I'm trying to create my own corpus out of a set of text files. However, I want to do some preprocessing on the text files before they get corpus-ized and I can't figure out how to do that, short of creating a script to run through every single text file first, do the text preprocessing, save a new text file, and then make the corpus on the new, post-processed files. (This seems inefficient now, because I have ~200 mb of files that I would need to read through twice, and is not really scalable if I had a much larger corpus.)
The preprocessing that I want to do is very basic text manipulation:
- Make every word as listed in the corpus lower case
- Remove any items entirely enclosed in brackets, e.g., [coughing]
- Remove digits at the start of each line (they're line numbers from the original transcriptions) which are the first four characters of each line
Critically, I want to do this preprocessing BEFORE the words enter the corpus - I don't want, e.g., "[coughing]" or "0001" as an entry in my corpus, and instead of "TREE" I want "tree."

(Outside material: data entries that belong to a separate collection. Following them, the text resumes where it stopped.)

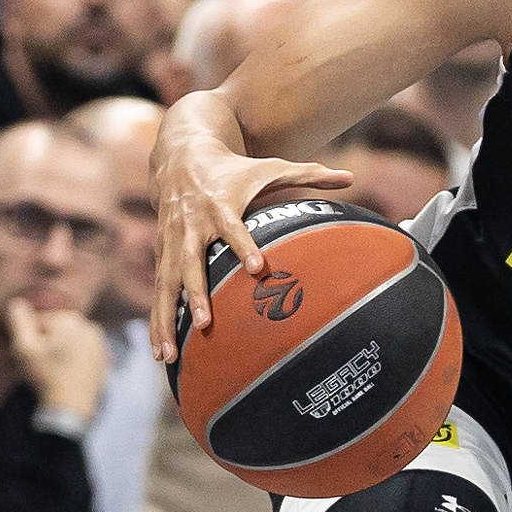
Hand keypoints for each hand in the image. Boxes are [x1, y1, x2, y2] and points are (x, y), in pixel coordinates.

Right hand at [7, 299, 114, 421]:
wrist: (71, 406)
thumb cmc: (46, 376)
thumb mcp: (24, 348)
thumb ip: (18, 321)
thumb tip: (17, 303)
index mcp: (71, 320)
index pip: (40, 320)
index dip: (29, 338)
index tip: (32, 355)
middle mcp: (90, 326)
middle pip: (56, 330)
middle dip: (45, 343)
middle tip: (41, 364)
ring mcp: (100, 343)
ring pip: (68, 341)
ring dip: (57, 351)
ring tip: (52, 370)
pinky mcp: (104, 359)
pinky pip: (80, 353)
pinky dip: (71, 360)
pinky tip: (64, 374)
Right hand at [152, 109, 352, 361]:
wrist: (180, 156)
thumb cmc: (235, 169)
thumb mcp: (270, 167)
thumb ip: (310, 174)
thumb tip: (352, 177)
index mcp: (221, 205)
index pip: (233, 227)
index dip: (244, 246)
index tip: (257, 268)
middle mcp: (192, 225)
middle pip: (191, 262)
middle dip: (196, 294)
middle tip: (205, 323)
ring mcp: (172, 242)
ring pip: (167, 284)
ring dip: (167, 320)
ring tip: (170, 355)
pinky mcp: (162, 254)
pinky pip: (159, 290)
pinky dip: (159, 320)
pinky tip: (162, 353)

I've got the basic corpus reader code, but the problem is that I can't figure out how to modify pattern matching as it reads in the files and builds the corpus. Is there a good way to do this?
corpusdir = "C:/corpus/"
newcorpus = PlaintextCorpusReader(corpusdir, '.*')
corpus_words = newcorpus.words() # get words in the corpus
fdist = nltk.FreqDist(corpus_words) # make frequency distribution of the words in the corpus
This answer seems sort of on the right track, but the relevant words are already in the corpus and the poster wants to ignore/strip punctuation before tokenizing the corpus. I want to affect which types of words are even entered (i.e., counted) in the corpus at all.
Thanks in advance!